Have you ever come across such malware in real world?
@harlan4096 showed me one such piece of malware less than a month ago. It downloaded a standalone copy of Node.js from their official site (which of course is not malware and not suspicious). It then dropped 2 Javascript files on disk with a crypto payload (that is suspicious but their signatures missed it), and then told Node.js to execute the payload.

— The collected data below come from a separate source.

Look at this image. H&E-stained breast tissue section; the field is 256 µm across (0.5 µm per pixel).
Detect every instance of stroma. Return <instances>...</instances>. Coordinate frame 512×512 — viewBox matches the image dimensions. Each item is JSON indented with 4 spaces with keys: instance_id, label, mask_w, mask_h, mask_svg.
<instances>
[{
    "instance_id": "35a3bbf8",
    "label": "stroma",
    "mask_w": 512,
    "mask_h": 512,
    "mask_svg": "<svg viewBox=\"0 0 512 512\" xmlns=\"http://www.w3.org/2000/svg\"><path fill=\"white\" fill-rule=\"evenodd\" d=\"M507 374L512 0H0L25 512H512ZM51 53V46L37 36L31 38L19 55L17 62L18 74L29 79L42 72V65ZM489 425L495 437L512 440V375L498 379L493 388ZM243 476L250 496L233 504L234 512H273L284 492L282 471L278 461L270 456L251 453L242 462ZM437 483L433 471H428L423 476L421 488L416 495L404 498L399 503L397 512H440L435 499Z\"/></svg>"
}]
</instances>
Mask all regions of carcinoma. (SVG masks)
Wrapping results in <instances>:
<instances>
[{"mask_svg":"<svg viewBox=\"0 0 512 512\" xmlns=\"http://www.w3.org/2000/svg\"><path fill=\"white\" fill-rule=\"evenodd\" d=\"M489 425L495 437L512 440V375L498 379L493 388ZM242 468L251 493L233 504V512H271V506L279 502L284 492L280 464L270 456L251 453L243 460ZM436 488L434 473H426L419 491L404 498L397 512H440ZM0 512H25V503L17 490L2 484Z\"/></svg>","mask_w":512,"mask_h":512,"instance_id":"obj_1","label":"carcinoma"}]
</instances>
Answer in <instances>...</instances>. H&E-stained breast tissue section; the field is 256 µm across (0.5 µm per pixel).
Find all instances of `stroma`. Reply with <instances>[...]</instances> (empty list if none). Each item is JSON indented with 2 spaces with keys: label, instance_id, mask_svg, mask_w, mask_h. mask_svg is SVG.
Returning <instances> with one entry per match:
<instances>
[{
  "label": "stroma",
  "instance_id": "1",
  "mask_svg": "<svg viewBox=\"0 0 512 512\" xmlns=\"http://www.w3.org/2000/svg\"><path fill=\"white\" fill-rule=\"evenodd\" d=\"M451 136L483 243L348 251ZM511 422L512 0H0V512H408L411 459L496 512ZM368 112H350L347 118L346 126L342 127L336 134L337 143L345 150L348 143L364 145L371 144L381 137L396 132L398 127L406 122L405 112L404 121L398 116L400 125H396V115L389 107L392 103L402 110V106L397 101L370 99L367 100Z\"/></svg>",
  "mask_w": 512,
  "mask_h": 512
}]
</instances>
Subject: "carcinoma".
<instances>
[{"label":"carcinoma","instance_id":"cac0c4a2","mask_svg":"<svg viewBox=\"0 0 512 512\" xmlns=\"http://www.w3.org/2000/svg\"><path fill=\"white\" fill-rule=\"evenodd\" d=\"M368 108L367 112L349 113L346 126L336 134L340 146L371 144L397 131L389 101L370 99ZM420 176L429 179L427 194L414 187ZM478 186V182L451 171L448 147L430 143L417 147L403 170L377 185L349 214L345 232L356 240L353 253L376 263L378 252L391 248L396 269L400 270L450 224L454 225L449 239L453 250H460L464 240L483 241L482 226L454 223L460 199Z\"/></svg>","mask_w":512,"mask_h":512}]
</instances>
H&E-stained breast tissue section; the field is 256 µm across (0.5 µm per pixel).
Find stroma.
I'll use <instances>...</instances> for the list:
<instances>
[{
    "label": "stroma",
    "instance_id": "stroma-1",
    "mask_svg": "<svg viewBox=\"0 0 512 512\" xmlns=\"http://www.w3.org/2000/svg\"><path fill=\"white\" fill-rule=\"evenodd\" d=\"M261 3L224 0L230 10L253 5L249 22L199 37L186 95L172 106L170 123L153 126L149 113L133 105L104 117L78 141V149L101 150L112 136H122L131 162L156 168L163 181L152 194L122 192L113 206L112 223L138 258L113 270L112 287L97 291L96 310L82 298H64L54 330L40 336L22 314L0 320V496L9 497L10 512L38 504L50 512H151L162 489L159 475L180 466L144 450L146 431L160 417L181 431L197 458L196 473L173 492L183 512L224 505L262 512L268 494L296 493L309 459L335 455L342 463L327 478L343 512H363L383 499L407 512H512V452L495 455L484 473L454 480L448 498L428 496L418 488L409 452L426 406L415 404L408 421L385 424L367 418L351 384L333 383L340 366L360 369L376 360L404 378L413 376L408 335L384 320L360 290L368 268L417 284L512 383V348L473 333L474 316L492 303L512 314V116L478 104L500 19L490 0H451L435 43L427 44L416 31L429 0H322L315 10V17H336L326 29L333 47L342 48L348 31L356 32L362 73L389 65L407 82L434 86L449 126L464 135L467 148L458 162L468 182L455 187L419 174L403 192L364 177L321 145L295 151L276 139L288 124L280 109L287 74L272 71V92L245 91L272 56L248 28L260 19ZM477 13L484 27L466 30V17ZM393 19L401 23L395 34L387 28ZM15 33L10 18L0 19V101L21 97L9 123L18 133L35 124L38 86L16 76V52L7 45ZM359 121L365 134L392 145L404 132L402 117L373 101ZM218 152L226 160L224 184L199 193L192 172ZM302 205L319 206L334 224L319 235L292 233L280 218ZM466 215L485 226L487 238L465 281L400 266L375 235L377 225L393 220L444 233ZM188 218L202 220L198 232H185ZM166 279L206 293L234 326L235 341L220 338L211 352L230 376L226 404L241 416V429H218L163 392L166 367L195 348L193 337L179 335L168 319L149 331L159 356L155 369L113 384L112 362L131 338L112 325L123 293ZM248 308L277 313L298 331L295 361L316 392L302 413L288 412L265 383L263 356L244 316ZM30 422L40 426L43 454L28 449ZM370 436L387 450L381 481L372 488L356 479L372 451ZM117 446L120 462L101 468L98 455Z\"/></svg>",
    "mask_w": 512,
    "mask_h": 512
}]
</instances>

Because Node.js is presumably whitelisted and trustworthy, F-Secure happily allowed it to encrypt everything. This, however, I believe was the single (or maybe two total instances) of ransomware managing to encrypt files under DeepGuard's watch.... Even when he did bonus dynamic testing where the signature scanner was totally disabled. Across ~a hundred samples of ransomware, IMO that is a fairly decent result.
In my recent testing (
Discuss - MacDefender Test #2, "Trojan" Ransomware ) I replicated a very similar technique but I used 7-zip instead of Node.js. It defeated basically every behavior blocker that we tried, except as soon to be reported extremely paranoid configs of Kaspersky.
Most other AVs I tested that detected the Javascript based ransomware detected it because it saw something suspicious in the .js files dropped on disk, not because its behavior blocker understood the indirect attack vector of hijacking a known binary to do your dirty work.
So yes, such malware exists in the real world but I wouldn't fault DeepGuard / F-Secure too much for this hole. It's virtually an industry-wide weakness.